--- 任务 ---
1/ 根据这篇Ceph开发每周谈文章,本期记录的是哪一段时间的社区开发情况?
2/ 接着写这篇谈 Hammer RBD Clone 问题的文章,从最后一行之后开始。

--- 文本片段 ---
Ceph开发每周谈 Vol 55|Hammer RBD Clone 问题

2016年12月 · 麦子迈

这是Ceph开发每周谈的第五十五篇文章,记录从16年12月19号到16年12月25号的社区开发情况。笔者从前年开始做Ceph的技术模块分析到今年中告一段落,想必有挺多人期待下一篇Ceph技术分析。考虑到Ceph的发展已经从前年的一穷二白到现在的如火如荼,但对于社区的方向和实况仍有所脱节,笔者考虑开始Ceph开发每周谈这个系列。每篇文章都会综述上周技术更新,围绕几个热点进行深度解析,如果正好有产业届新闻的话就进行解读,最后有读者反馈问题的话并且值得一聊的话,就附上答疑部分。

一句话消息

“The XFS barrier and nobarrier mount options don’t actually do anything in current kernels; they have been deprecated…” – Sage Weil

第一届 Cephalocon 会在 23-25 Aug 2017, Boston, MA 举行

Proxmox Virtual Environment 4.4 Linux OS 支持新的 Ceph Dashboard

Ceph Hammer/Jewel Clone Bug

上周用户汇报了一个比较严重的 RBD Bug,这是第二次用户确认这个问题,在上个月实际上主线已经修复了,考虑到大量的 Hammer 用户,在这里列出重现步骤方便理解:

* Created new cluster (tested in hammer 0.94.6 and jewel 10.2.3)

[已存储数据]
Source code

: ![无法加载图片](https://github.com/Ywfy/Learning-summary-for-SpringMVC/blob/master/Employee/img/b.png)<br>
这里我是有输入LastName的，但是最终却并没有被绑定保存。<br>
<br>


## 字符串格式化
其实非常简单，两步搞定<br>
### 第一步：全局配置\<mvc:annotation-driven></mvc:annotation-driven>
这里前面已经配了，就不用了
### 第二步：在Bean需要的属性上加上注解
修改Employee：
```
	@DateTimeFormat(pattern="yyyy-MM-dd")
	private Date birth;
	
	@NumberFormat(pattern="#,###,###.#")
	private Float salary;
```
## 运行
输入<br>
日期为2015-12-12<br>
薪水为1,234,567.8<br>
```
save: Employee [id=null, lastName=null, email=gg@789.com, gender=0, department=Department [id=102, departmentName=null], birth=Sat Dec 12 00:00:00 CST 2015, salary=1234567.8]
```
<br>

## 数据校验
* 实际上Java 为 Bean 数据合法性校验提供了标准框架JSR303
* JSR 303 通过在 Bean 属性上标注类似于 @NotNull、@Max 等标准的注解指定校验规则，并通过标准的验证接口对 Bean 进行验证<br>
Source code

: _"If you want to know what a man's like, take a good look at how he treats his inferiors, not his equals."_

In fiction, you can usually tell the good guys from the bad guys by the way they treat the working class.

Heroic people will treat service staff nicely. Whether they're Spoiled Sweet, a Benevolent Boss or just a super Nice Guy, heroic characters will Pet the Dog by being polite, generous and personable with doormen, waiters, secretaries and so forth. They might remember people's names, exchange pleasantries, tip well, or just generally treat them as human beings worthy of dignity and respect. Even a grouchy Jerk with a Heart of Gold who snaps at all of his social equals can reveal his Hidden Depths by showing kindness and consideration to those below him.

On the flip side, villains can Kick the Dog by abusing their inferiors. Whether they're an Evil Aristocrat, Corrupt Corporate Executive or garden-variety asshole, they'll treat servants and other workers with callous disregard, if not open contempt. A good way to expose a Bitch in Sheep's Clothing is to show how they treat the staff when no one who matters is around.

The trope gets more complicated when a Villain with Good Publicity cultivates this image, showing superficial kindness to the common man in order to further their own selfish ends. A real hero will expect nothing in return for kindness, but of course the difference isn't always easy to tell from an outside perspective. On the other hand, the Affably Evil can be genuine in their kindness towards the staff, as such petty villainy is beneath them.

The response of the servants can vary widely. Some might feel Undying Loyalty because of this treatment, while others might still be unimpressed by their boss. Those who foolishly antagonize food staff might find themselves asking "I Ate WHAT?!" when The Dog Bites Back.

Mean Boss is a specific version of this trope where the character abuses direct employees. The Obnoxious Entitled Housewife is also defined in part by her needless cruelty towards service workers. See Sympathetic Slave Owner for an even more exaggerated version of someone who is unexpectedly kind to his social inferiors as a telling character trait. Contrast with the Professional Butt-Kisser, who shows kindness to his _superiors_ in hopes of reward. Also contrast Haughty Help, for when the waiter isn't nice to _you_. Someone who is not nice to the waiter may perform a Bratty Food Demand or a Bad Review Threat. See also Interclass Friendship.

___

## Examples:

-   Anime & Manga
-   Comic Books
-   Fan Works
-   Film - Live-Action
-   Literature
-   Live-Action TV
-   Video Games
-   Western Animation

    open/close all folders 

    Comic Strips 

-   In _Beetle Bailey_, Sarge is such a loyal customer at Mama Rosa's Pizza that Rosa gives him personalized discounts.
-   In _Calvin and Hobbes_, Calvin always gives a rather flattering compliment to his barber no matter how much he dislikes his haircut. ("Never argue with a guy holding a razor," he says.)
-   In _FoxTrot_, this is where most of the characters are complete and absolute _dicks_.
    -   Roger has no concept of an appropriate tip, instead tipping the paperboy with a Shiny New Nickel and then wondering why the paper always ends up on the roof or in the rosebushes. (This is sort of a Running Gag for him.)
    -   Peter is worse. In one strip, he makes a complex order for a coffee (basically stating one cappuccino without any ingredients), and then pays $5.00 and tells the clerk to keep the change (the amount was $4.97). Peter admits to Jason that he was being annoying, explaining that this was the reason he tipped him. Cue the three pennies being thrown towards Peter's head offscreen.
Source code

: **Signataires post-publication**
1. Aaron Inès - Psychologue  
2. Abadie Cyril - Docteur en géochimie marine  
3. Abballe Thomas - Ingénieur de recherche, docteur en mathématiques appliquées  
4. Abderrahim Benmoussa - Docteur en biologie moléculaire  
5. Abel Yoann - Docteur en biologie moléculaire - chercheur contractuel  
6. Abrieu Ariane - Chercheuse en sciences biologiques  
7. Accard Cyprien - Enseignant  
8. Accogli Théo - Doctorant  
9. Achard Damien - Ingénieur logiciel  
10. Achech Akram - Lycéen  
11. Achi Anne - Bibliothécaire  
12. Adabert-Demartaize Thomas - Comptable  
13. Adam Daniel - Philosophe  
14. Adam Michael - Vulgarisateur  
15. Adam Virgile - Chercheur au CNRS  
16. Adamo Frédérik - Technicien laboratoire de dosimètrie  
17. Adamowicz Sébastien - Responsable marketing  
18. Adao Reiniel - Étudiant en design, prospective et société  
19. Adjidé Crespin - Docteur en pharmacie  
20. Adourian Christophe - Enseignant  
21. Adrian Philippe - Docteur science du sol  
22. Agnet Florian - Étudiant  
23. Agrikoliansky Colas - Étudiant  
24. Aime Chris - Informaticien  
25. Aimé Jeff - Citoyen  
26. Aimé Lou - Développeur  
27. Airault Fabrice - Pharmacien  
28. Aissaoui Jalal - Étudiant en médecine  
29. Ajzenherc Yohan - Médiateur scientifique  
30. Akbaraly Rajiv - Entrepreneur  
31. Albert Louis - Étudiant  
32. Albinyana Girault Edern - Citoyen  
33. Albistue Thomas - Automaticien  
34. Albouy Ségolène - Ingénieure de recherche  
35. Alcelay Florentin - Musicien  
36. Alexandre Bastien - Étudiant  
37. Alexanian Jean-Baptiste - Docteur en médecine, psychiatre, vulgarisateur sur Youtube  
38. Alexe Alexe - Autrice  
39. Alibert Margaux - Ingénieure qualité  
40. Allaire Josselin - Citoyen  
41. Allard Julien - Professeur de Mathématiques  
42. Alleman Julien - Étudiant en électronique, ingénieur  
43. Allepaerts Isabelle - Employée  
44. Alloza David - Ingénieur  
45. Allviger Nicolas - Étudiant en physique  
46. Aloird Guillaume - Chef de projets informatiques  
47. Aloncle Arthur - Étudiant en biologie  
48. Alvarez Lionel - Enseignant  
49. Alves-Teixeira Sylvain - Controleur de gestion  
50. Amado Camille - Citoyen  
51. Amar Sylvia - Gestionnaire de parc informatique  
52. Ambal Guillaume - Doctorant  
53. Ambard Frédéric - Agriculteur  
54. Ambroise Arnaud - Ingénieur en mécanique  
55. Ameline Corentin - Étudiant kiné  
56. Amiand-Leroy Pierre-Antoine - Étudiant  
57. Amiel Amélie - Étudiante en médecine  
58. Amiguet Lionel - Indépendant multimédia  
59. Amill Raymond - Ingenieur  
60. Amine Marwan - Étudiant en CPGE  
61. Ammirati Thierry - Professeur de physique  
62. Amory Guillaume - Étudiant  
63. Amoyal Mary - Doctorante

--- 各题答案 ---
1/ 2016年12月19日至12月25日。

2/
* Created two pools: test and rbd
* Created base image in pool test, created snapshot, protected it and created clone of this snapshot in pool rbd:
# rbd -p test create –size 10 –image-format 2 base
# rbd -p test snap create base@base
# rbd -p test snap protect base@base
# rbd clone test/base@base rbd/destination
* Created new user called “test” with rwx permissions to rbd pool only:
caps: [mon] allow r
caps: [osd] allow class-read object_prefix rbd_children, allow rwx pool=rbd
* Using this newly creted user I removed the cloned image in rbd pool, had errors but finally removed the image:
# rbd –id test -p rbd rm destination
2016-12-21 11:50:03.758221 7f32b7459700 -1 librbd::image::OpenRequest: failed to retreive name: (1) Operation not permitted
2016-12-21 11:50:03.758288 7f32b6c58700 -1 librbd::image::RefreshParentRequest: failed to open parent image: (1) Operation not permitted
2016-12-21 11:50:03.758312 7f32b6c58700 -1 librbd::image::RefreshRequest: failed to refresh parent image: (1) Operation not permitted
2016-12-21 11:50:03.758333 7f32b6c58700 -1 librbd::image::OpenRequest: failed to refresh image: (1) Operation not permitted
2016-12-21 11:50:03.759366 7f32b6c58700 -1 librbd::ImageState: failed to open image: (1) Operation not permitted
Removing image: 100% complete…done.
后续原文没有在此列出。